İş ve özel hayat: zor bir kombinasyon mu?
Evet kesinlikle. Ama aynı zamanda olduğum yerde olmama da yardımcı oluyor. Aslında şunu da söylemeliyim ki Berlin, kolektif hayal gücünde her zaman ve sadece geceleri ve tekno partileriyle yaşayan bir şehir olsa da, benim için olduğu kadar benim için de vazgeçilmez olan iş-yaşam dengesi ve aile için bir cennettir. İki çocuk. Çok sosyal bir şehir ve bu Berlin için geçerliyse benim işyerim için daha da fazla. HolidayPirates’te dijital olarak çalışacak kadar şanslıyız ve bu bize büyük bir özerklik sağlıyor: Aslında, ofise mi yoksa evden mi yoksa başka bir yerden mi çalışacağımıza özgürce karar vermemizi ve yönetebilmemizi sağlayan hibrit bir modelimiz var. programlarımız esnektir. Ekipteki bazı kişiler bu olasılığı dijital göçebeler olmak için kullanıyor – bu bizim sektörümüze uyuyor! – veya yoga sınıfına gitmek veya en sevdiğiniz sporu yapmak için: kişisel olarak, ailemi ve işimi daha iyi yönetebilmek için kullanıyorum. Ve belli ki, “iş” olarak da bilinen ünlü “tatil-iş” kombinasyonundan yararlanarak zaman zaman seyahat etmek.

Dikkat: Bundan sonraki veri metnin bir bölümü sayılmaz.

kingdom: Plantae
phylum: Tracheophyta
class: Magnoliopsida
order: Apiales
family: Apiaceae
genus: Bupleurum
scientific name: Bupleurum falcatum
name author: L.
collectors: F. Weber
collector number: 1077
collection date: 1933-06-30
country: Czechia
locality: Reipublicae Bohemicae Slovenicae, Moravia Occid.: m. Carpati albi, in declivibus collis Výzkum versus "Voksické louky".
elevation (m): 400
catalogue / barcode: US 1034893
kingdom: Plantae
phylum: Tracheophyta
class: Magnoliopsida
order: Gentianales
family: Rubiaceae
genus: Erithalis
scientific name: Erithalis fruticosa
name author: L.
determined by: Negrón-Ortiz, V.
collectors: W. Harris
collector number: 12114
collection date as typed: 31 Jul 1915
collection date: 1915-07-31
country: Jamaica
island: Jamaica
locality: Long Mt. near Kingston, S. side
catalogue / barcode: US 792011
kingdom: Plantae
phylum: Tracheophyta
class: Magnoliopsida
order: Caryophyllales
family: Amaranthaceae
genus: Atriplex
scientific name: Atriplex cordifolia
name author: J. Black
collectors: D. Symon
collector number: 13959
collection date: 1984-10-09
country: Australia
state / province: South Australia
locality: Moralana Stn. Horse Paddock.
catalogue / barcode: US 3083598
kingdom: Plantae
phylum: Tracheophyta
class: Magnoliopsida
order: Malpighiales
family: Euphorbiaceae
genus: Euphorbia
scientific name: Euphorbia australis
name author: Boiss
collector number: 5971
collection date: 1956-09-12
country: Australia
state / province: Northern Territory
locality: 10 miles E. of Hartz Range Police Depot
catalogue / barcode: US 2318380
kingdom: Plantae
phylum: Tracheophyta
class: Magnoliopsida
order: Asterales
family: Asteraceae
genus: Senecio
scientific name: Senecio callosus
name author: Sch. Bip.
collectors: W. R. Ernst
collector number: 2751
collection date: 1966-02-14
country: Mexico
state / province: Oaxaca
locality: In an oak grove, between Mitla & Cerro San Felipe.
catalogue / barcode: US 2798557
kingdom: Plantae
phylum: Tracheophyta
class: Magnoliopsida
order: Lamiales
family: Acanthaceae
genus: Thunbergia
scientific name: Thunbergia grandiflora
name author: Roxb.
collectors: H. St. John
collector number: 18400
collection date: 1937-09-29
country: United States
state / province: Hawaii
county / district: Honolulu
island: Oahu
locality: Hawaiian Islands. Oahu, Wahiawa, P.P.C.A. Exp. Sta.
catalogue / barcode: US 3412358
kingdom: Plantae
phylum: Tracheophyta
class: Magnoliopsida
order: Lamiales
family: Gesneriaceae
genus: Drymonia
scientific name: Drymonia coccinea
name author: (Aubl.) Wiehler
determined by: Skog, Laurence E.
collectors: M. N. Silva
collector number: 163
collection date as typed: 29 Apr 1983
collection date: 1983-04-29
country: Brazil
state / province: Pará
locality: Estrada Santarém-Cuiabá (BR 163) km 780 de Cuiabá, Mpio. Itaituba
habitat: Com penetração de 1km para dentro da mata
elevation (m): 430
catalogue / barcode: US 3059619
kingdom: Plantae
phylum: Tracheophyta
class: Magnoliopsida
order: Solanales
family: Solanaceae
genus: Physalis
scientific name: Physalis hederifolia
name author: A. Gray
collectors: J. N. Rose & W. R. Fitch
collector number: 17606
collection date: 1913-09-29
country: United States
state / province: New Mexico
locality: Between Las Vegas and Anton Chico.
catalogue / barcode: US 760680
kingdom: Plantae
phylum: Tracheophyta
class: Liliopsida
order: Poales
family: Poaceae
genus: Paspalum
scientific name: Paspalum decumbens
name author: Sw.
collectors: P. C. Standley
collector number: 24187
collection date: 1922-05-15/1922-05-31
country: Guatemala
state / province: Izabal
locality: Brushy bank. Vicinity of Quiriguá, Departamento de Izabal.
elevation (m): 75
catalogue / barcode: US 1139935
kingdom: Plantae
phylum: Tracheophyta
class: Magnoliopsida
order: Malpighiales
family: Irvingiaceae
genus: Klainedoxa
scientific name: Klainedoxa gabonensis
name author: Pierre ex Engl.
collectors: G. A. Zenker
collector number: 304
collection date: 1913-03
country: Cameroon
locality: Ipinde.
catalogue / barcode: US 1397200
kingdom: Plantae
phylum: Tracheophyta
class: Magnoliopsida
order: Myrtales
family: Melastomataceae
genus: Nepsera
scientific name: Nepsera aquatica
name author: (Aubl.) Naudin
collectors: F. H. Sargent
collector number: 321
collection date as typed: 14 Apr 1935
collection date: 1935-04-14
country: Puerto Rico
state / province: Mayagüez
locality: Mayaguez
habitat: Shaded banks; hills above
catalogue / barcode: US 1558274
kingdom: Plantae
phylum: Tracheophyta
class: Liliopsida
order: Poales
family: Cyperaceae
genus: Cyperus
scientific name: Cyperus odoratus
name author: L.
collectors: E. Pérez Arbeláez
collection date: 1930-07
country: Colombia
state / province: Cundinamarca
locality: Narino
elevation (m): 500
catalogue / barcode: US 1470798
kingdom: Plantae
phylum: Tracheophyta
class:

Bu sektörde kariyer yapmak isteyen kızlara bir öneri.
Öğrenmeyi asla bırakmayın: Önemsiz görünüyor ama doğru. Çok iyi yapsanız bile yapabileceklerinize takılıp kalmanıza gerek yok çünkü iş dünyası inanılmaz bir hızla ilerliyor. Her şeyden önce daha fazlasını beklemek, asla tatmin olmamak ve küçümsenmemek gerekiyor. Bize bir iş verdiklerinde bize iyilik yaptıklarını düşünmemeliyiz ve bu benim de bunca yıldan sonra öğrendiğim bir ders: çok azim gerektirir ama sonunda ödüllendirilirsiniz.